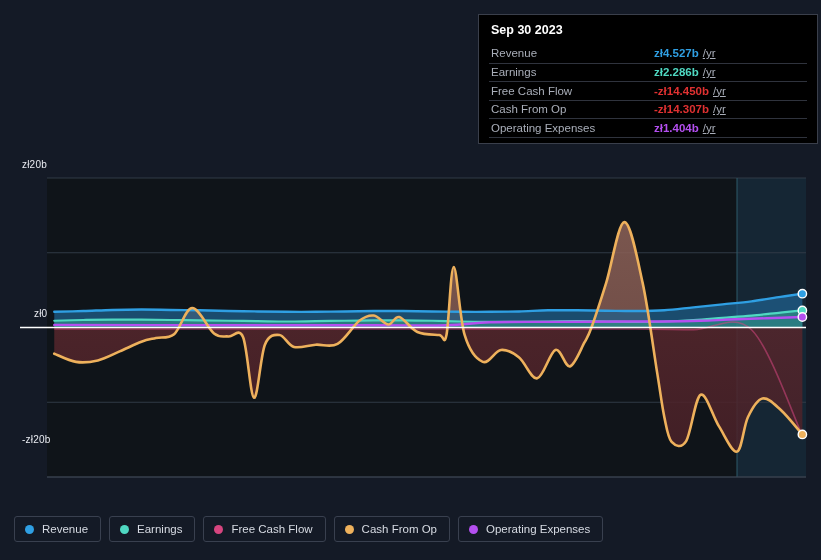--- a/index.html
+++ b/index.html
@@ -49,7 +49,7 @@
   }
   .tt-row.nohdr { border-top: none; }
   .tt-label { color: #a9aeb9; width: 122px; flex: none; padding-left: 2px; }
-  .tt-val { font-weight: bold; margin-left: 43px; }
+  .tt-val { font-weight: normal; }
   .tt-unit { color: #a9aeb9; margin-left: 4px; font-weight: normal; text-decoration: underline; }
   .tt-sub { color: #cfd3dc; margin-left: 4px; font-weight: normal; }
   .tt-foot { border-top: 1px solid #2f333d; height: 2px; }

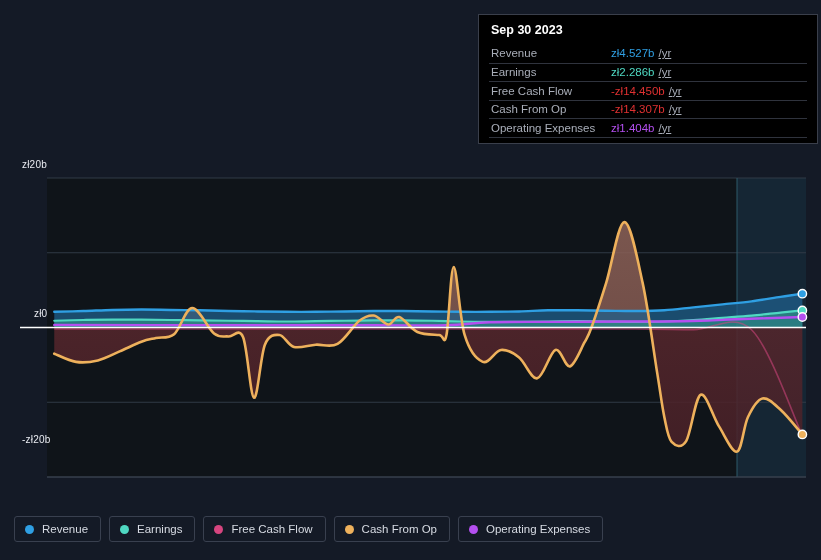--- a/index.html
+++ b/index.html
@@ -139,6 +139,10 @@
           <div><span class="tt-val" style="color: rgb(79, 216, 194);">zł2.286b</span><span class="tt-unit">/yr</span></div>
         </div>
         <div class="tt-row">
+          <div class="tt-label"></div>
+          <div><span class="tt-val" style="color: rgb(255, 255, 255);">50.5%</span><span class="tt-sub">profit margin</span></div>
+        </div>
+        <div class="tt-row">
           <div class="tt-label">Free Cash Flow</div>
           <div><span class="tt-val" style="color: rgb(224, 49, 49);">-zł14.450b</span><span class="tt-unit">/yr</span></div>
         </div>

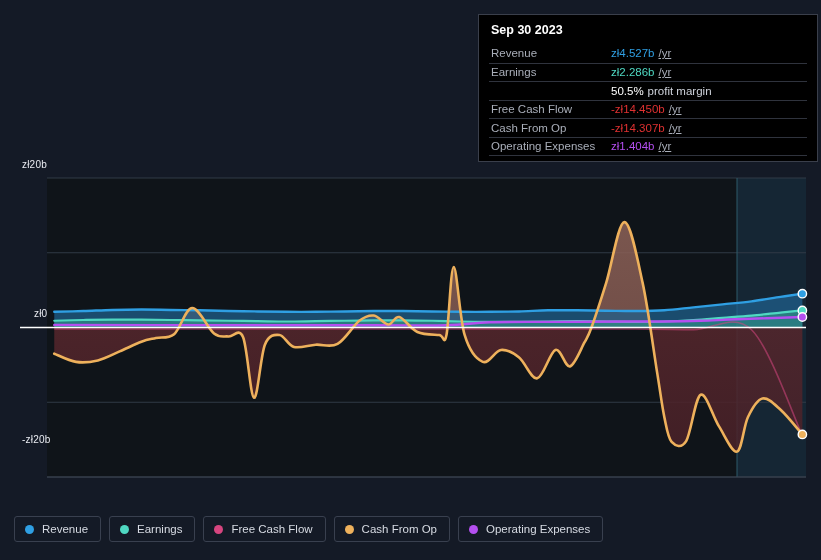--- a/index.html
+++ b/index.html
@@ -18,7 +18,7 @@
 
   
   .ylab {
-    position: absolute; color: #e8eaf0; font-size: 10px;
+    position: absolute; color: #e8eaf0; font-size: 17px;
     letter-spacing: .2px; white-space: nowrap; text-align: right;
   }
   .ylab.top { left: 22px; top: 159px; }

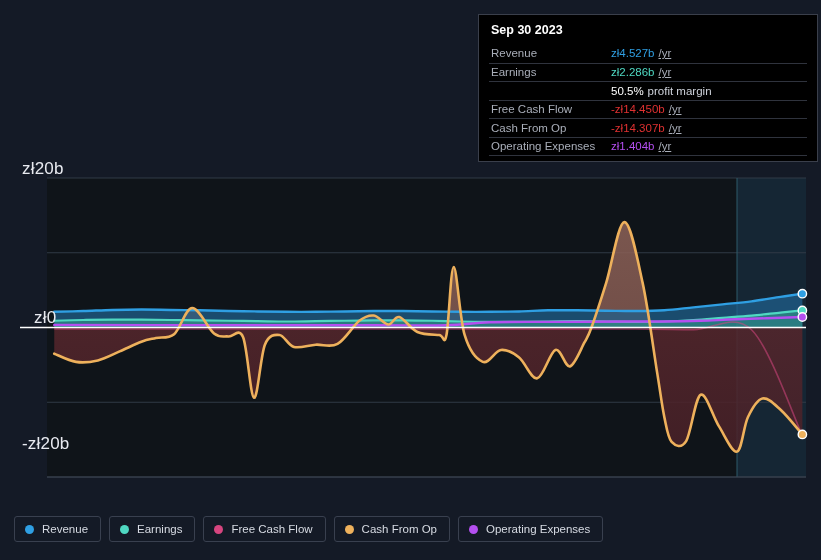--- a/index.html
+++ b/index.html
@@ -23,7 +23,7 @@
   }
   .ylab.top { left: 22px; top: 159px; }
   .ylab.zero { left: 34px; top: 308px; }
-  .ylab.bot { left: 22px; top: 434px; }
+  .ylab.bot { left: 22px; top: 444px; }
 
   
   .xlabels { position: absolute; left: 0; top: 483px; width: 821px; height: 20px; }

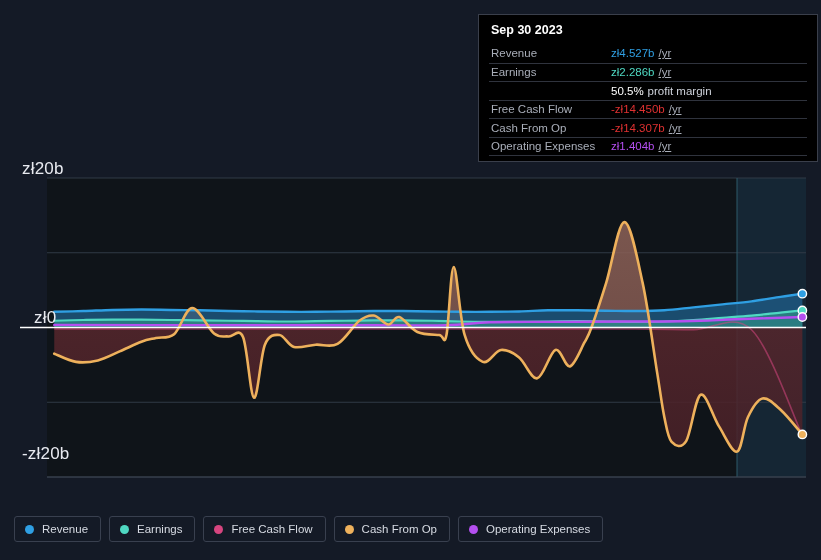--- a/index.html
+++ b/index.html
@@ -126,6 +126,18 @@
   <div class="ylab zero">zł0</div>
   <div class="ylab bot">-zł20b</div>
 
+  <div class="xlabels" id="xlabels">
+      <div class="xlab" style="left: 86.9474px;">2014</div>
+      <div class="xlab" style="left: 159.579px;">2015</div>
+      <div class="xlab" style="left: 232.211px;">2016</div>
+      <div class="xlab" style="left: 304.842px;">2017</div>
+      <div class="xlab" style="left: 377.474px;">2018</div>
+      <div class="xlab" style="left: 450.105px;">2019</div>
+      <div class="xlab" style="left: 522.737px;">2020</div>
+      <div class="xlab" style="left: 595.368px;">2021</div>
+      <div class="xlab" style="left: 668px;">2022</div>
+      <div class="xlab" style="left: 740.632px;">2023</div>
+    </div>
 
   <div class="tooltip">
     <div class="tt-date">Sep 30 2023</div>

___

> Instructions to follow
Drop every picture from the data, then output all the rest exactly.

> Exercise result
--- a/index.html
+++ b/index.html
@@ -49,7 +49,7 @@
   }
   .tt-row.nohdr { border-top: none; }
   .tt-label { color: #a9aeb9; width: 122px; flex: none; padding-left: 2px; }
-  .tt-val { font-weight: bold; margin-left: 43px; }
+  .tt-val { font-weight: normal; }
   .tt-unit { color: #a9aeb9; margin-left: 4px; font-weight: normal; text-decoration: underline; }
   .tt-sub { color: #cfd3dc; margin-left: 4px; font-weight: normal; }
   .tt-foot { border-top: 1px solid #2f333d; height: 2px; }

--- a/index.html
+++ b/index.html
@@ -139,6 +139,10 @@
           <div><span class="tt-val" style="color: rgb(79, 216, 194);">zł2.286b</span><span class="tt-unit">/yr</span></div>
         </div>
         <div class="tt-row">
+          <div class="tt-label"></div>
+          <div><span class="tt-val" style="color: rgb(255, 255, 255);">50.5%</span><span class="tt-sub">profit margin</span></div>
+        </div>
+        <div class="tt-row">
           <div class="tt-label">Free Cash Flow</div>
           <div><span class="tt-val" style="color: rgb(224, 49, 49);">-zł14.450b</span><span class="tt-unit">/yr</span></div>
         </div>

--- a/index.html
+++ b/index.html
@@ -18,7 +18,7 @@
 
   
   .ylab {
-    position: absolute; color: #e8eaf0; font-size: 10px;
+    position: absolute; color: #e8eaf0; font-size: 17px;
     letter-spacing: .2px; white-space: nowrap; text-align: right;
   }
   .ylab.top { left: 22px; top: 159px; }

--- a/index.html
+++ b/index.html
@@ -23,7 +23,7 @@
   }
   .ylab.top { left: 22px; top: 159px; }
   .ylab.zero { left: 34px; top: 308px; }
-  .ylab.bot { left: 22px; top: 434px; }
+  .ylab.bot { left: 22px; top: 444px; }
 
   
   .xlabels { position: absolute; left: 0; top: 483px; width: 821px; height: 20px; }

--- a/index.html
+++ b/index.html
@@ -126,6 +126,18 @@
   <div class="ylab zero">zł0</div>
   <div class="ylab bot">-zł20b</div>
 
+  <div class="xlabels" id="xlabels">
+      <div class="xlab" style="left: 86.9474px;">2014</div>
+      <div class="xlab" style="left: 159.579px;">2015</div>
+      <div class="xlab" style="left: 232.211px;">2016</div>
+      <div class="xlab" style="left: 304.842px;">2017</div>
+      <div class="xlab" style="left: 377.474px;">2018</div>
+      <div class="xlab" style="left: 450.105px;">2019</div>
+      <div class="xlab" style="left: 522.737px;">2020</div>
+      <div class="xlab" style="left: 595.368px;">2021</div>
+      <div class="xlab" style="left: 668px;">2022</div>
+      <div class="xlab" style="left: 740.632px;">2023</div>
+    </div>
 
   <div class="tooltip">
     <div class="tt-date">Sep 30 2023</div>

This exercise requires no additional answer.